Published online by Cambridge University Press: 25 May 2018
La construction d'espaces imaginaires n'est pas réservée aux cultures populaires africaines. L'historiographie et l'ethnographie modernes, à l'intersection des traditions orales et de l'écriture savante, ont même été des lieux privilégiés de la cristallisation des mythes, comme dans la Grèce archaïque selon les analyses récentes de Marcel Détienne. C'est ainsi que des lignages, des ethnies, des potentats locaux ont pu se voir attribuer, sous des plumes autorisées, des ancêtres prestigieux, localisés tantôt dans des États lointains, mais réels (l'Ethiopie, le Mali, la Perse…), tantôt dans des royaumes d'autant plus merveilleux qu'ils avaient été forgés avec un grand flou artistique. Nous entreprenons de démontrer ici que c'est le cas du fameux « empire des Bacwezi », qui a reçu une sorte de label d'historicité à force de peupler toutes les synthèses sur l'histoire ancienne de l'Afrique orientale.

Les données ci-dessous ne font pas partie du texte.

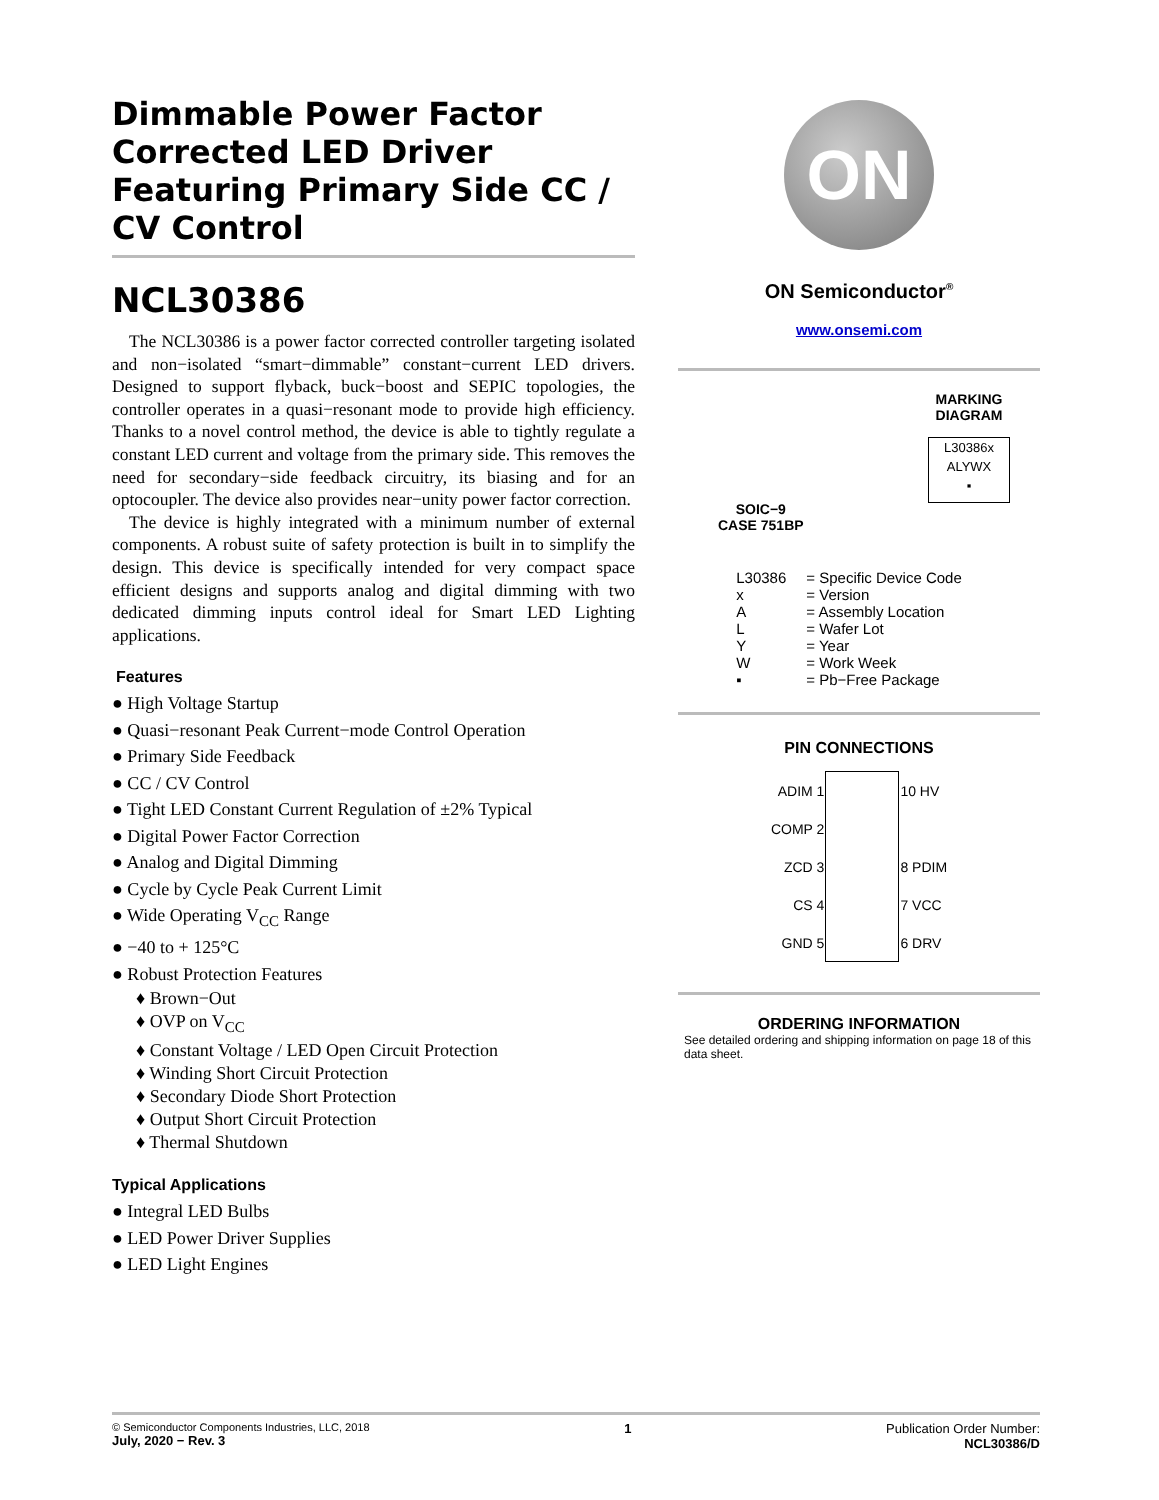Dimmable Power Factor Corrected LED Driver Featuring Primary Side CC / CV Control
NCL30386
The NCL30386 is a power factor corrected controller targeting isolated and non−isolated “smart−dimmable” constant−current LED drivers. Designed to support flyback, buck−boost and SEPIC topologies, the controller operates in a quasi−resonant mode to provide high efficiency. Thanks to a novel control method, the device is able to tightly regulate a constant LED current and voltage from the primary side. This removes the need for secondary−side feedback circuitry, its biasing and for an optocoupler. The device also provides near−unity power factor correction.
The device is highly integrated with a minimum number of external components. A robust suite of safety protection is built in to simplify the design. This device is specifically intended for very compact space efficient designs and supports analog and digital dimming with two dedicated dimming inputs control ideal for Smart LED Lighting applications.
Features
● High Voltage Startup
● Quasi−resonant Peak Current−mode Control Operation
● Primary Side Feedback
● CC / CV Control
● Tight LED Constant Current Regulation of ±2% Typical
● Digital Power Factor Correction
● Analog and Digital Dimming
● Cycle by Cycle Peak Current Limit
● Wide Operating V<sub>CC</sub> Range
● −40 to + 125°C
● Robust Protection Features
♦ Brown−Out
♦ OVP on V<sub>CC</sub>
♦ Constant Voltage / LED Open Circuit Protection
♦ Winding Short Circuit Protection
♦ Secondary Diode Short Protection
♦ Output Short Circuit Protection
♦ Thermal Shutdown
Typical Applications
● Integral LED Bulbs
● LED Power Driver Supplies
● LED Light Engines
ON
ON Semiconductor<sup>®</sup>
www.onsemi.com
SOIC−9
CASE 751BP
MARKING
DIAGRAM
L30386x
ALYWX
▪
| L30386 | = Specific Device Code |
| x | = Version |
| A | = Assembly Location |
| L | = Wafer Lot |
| Y | = Year |
| W | = Work Week |
| ▪ | = Pb−Free Package |
PIN CONNECTIONS
| ADIM 1 | | 10 HV |
| COMP 2 | | |
| ZCD 3 | | 8 PDIM |
| CS 4 | | 7 VCC |
| GND 5 | | 6 DRV |
ORDERING INFORMATION
See detailed ordering and shipping information on page 18 of this data sheet.
© Semiconductor Components Industries, LLC, 2018
July, 2020 − Rev. 3
1 Publication Order Number:
NCL30386/D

According to contemporary historiography the kingdoms of the great lakes of East Africa are to be derived from the former empire of the Kitara governed by the Bacwezi dynasty. A careful rereading of the written, oral, and archeological sources enables this interpretation to be called into question. The legendary cycle of the Bacwezi, kept up notably by the initiation cult of the Kunbandwa which was common to all the cultures of the region, gave rise to the ethnic and racial hypotheses of the first European explorers and was utilized by local ruling groups who felt themselves victims of the political transformations of the 19th century (particularly in the former State of the Bunyoro). The archeological proofs equally appear as questionable extrapolations. The history of this “empire” is that of the construction of an imaginary political space within an African culture.